MU MU Libraries

Staff Spotlight: Timothy Perry

Welcome to Staff Spotlight, a new series that features the people of Special Collections and the work we do behind the scenes.  In today's installment, we're talking to Tim Perry, the newest member of our professional staff. 

Describe a typical day working in Special Collections & Rare Books at Ellis Library.

There’s always something new going on in Special Collections, which is one of the best parts of the job. But some of my regular tasks involve the following:

  • Answering reference questions about our collections. Most days I spend a couple of hours on the reference desk to help patrons who come in to use our collections. And I also answer a lot of reference questions by email. Since I only started at Mizzou in November 2015, this has been a great way to get to know our collection and to find out about all the different ways people are using them.
  • Teaching classes based on our collections. A lot of classes come to visit Special Collections and so I spend quite a bit of my time figuring out what it would be best to show them – we have great collections, so it’s not always easy to choose! – and then running the actual class visits. It’s another great way to get to grips with the diversity of our collections: just this term we are hosting classes on everything from Greek oratory to pirates and from plague and contagion to the Brontë sisters.
  • Meeting with colleagues. This ranges from meetings to discuss the everyday running of the department to meetings about major upcoming events. At the moment, for example, we are putting together an exhibition to accompany a major conference on climate change.

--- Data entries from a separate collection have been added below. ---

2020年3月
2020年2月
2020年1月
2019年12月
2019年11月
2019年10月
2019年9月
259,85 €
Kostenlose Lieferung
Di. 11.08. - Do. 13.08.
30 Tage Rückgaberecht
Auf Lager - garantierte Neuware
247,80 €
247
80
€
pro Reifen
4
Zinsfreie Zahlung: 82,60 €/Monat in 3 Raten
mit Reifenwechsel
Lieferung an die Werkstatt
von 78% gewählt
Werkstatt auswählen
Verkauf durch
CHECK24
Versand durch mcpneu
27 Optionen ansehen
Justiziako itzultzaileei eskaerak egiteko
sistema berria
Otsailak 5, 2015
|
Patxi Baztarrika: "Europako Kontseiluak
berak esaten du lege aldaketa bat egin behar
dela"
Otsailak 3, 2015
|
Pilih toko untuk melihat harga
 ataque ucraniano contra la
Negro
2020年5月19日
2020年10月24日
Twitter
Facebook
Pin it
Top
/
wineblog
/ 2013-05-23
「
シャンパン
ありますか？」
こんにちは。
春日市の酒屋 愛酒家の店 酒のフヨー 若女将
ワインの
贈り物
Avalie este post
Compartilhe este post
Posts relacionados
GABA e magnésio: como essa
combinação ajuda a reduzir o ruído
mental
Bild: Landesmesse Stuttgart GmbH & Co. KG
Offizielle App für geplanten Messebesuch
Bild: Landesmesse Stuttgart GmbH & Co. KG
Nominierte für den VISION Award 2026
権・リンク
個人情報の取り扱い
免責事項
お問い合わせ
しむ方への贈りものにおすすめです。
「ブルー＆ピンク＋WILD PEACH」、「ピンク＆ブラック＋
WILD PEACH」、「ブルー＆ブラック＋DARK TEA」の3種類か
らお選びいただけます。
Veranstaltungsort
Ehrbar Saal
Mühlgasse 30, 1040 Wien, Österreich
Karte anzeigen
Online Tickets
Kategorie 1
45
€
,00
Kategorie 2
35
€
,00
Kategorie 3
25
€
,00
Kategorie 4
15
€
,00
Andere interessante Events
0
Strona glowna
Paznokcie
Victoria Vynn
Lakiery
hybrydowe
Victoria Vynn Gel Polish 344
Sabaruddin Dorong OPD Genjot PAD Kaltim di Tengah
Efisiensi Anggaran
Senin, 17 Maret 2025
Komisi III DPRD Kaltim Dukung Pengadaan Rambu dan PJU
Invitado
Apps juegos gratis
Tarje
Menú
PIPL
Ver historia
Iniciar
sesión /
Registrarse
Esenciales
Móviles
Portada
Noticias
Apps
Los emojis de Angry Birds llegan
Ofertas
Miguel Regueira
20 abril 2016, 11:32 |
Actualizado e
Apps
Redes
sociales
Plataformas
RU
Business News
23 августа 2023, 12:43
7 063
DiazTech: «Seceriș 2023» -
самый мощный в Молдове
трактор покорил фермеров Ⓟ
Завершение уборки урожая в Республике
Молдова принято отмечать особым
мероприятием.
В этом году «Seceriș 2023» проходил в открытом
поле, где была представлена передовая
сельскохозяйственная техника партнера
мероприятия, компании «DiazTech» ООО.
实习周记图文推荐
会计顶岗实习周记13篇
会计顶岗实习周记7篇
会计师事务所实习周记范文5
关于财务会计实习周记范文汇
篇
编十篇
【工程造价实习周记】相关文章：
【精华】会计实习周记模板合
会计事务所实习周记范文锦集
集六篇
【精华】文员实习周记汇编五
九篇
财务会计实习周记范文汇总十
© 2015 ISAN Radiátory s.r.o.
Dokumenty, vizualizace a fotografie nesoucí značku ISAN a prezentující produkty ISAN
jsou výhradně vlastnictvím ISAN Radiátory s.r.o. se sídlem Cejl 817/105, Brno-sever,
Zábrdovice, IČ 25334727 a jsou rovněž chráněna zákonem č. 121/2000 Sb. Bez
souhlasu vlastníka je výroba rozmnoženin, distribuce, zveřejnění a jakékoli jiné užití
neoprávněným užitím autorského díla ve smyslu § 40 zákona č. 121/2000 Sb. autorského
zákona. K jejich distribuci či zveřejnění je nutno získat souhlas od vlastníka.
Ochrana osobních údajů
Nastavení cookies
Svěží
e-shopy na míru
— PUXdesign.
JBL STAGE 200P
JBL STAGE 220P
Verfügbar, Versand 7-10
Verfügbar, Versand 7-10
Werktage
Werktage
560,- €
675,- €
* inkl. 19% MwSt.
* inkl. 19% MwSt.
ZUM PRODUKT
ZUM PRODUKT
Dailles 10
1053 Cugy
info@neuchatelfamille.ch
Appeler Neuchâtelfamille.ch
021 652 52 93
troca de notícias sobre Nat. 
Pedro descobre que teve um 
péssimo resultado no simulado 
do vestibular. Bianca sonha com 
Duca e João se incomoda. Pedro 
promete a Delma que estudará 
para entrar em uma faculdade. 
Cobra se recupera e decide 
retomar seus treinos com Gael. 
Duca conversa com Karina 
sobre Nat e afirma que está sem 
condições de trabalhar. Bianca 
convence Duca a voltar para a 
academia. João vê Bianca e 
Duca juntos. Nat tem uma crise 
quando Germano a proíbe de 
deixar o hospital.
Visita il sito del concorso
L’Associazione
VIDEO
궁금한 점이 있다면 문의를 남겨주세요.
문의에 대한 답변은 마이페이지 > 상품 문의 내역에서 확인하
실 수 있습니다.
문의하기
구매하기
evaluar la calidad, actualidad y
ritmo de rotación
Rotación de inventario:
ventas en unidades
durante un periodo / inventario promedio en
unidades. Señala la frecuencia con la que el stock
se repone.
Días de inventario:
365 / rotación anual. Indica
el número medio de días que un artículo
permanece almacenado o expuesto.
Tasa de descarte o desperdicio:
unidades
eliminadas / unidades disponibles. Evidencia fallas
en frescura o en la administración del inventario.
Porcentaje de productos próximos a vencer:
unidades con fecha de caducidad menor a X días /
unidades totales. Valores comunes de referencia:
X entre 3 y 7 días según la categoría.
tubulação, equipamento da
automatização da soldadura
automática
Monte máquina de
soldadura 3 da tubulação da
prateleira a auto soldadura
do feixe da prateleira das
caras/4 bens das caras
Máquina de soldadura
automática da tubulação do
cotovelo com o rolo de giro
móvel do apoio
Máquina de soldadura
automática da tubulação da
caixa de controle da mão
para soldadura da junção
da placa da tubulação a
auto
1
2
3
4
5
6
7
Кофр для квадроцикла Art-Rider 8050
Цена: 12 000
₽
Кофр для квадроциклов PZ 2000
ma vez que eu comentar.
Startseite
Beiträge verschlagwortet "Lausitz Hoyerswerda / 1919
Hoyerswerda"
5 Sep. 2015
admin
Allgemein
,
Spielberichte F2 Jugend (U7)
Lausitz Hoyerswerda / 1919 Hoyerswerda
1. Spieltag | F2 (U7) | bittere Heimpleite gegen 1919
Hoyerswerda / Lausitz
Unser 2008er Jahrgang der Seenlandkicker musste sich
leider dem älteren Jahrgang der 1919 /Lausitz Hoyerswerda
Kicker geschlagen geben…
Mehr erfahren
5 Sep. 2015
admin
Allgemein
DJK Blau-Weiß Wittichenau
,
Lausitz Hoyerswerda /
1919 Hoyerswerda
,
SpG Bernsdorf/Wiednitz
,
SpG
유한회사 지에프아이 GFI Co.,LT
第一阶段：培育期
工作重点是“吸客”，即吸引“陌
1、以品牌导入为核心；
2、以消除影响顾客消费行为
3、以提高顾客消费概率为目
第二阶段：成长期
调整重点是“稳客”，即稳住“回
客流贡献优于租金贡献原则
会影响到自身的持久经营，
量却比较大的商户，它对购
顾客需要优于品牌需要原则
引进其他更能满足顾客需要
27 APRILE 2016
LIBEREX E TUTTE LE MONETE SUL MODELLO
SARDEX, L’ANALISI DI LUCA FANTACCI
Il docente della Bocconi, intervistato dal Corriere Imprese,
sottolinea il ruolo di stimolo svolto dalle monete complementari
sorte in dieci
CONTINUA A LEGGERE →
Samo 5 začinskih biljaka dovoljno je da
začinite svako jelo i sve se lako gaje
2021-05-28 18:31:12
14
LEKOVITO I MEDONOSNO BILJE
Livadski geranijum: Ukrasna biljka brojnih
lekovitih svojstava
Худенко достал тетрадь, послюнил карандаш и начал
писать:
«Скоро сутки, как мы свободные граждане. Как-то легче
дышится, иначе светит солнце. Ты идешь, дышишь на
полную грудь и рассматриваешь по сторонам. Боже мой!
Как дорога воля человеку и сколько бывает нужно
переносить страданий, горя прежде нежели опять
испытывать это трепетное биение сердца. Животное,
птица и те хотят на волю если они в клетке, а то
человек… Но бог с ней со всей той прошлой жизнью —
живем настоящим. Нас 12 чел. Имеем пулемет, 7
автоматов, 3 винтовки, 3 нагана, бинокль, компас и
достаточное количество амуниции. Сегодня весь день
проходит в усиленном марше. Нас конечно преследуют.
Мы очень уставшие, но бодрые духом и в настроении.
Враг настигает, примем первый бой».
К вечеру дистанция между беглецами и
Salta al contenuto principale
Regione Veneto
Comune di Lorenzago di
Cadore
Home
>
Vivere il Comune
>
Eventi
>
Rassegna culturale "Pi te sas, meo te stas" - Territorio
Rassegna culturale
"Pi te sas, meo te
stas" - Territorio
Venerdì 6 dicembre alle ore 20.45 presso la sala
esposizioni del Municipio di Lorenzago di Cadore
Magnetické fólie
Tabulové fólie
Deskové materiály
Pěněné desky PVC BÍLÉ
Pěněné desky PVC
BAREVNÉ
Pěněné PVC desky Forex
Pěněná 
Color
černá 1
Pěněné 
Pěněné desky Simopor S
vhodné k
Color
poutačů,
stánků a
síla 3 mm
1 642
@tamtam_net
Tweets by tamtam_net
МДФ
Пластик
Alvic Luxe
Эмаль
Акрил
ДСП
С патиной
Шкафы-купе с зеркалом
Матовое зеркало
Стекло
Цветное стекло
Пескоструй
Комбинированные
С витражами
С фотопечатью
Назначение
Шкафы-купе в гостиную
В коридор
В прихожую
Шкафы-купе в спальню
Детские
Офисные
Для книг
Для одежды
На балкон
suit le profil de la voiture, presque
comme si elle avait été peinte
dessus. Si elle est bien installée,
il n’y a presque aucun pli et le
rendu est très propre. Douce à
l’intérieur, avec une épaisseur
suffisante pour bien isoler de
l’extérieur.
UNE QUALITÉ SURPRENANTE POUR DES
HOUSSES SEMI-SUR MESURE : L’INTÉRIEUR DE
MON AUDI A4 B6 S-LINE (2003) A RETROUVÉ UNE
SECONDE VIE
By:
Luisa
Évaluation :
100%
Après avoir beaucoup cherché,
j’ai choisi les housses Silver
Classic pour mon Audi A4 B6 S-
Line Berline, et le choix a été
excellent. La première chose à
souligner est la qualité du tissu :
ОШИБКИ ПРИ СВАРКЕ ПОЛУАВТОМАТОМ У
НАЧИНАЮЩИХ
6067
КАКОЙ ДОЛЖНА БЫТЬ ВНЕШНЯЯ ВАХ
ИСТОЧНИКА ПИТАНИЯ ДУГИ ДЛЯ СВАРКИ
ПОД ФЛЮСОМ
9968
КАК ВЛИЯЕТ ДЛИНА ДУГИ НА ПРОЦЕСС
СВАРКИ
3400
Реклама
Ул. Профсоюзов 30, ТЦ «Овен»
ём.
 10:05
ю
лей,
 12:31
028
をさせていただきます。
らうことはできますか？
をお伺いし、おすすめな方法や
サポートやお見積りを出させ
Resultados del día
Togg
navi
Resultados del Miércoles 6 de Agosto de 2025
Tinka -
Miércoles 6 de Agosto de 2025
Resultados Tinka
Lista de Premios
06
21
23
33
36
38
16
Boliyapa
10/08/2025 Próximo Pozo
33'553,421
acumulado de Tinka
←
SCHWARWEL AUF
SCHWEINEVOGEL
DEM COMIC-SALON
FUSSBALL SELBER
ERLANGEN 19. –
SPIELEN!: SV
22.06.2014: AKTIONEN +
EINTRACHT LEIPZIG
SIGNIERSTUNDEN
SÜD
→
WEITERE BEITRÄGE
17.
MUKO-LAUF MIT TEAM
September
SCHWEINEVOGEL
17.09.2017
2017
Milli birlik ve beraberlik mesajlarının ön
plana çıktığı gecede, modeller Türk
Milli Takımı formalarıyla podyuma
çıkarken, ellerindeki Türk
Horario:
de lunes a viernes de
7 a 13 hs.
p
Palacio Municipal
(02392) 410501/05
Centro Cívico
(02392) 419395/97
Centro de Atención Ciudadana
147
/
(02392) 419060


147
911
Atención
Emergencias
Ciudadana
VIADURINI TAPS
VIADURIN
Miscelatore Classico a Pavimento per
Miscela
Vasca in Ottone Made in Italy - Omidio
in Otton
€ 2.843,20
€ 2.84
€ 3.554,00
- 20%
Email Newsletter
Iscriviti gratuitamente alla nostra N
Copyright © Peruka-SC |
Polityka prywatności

What do you enjoy most about working in special collections?

One of the best things about the job is the variety, so it’s hard to pick just one thing. I love working with the books themselves, and also interacting with students, so I would have to say that leading class visits is one of my favorite parts of the job.

How did you discover your passion for working with special collections and rare books?

My background is in Classics so I have always been interested in the way in which the written word has been passed down in different forms over time – everything from papyrus scrolls and medieval manuscripts to printed books and digital texts. So when I went to graduate school for my professional library training I decided to take a couple of classes on rare books and I was immediately hooked!

What are the most interesting items that you have come across in Special Collections at Ellis Library?

We have wonderfully diverse collections: 4,000-year-old clay tablets from Mesopotamia, 21st-century artists’ books, and everything in between – so again, it’s hard to choose one thing. I have done some letterpress printing in the past, so that, combined with my interest in Classics, means that I particularly love our collection of early editions of ancient authors. They are all beautifully printed, and many of them are beautifully bound as well.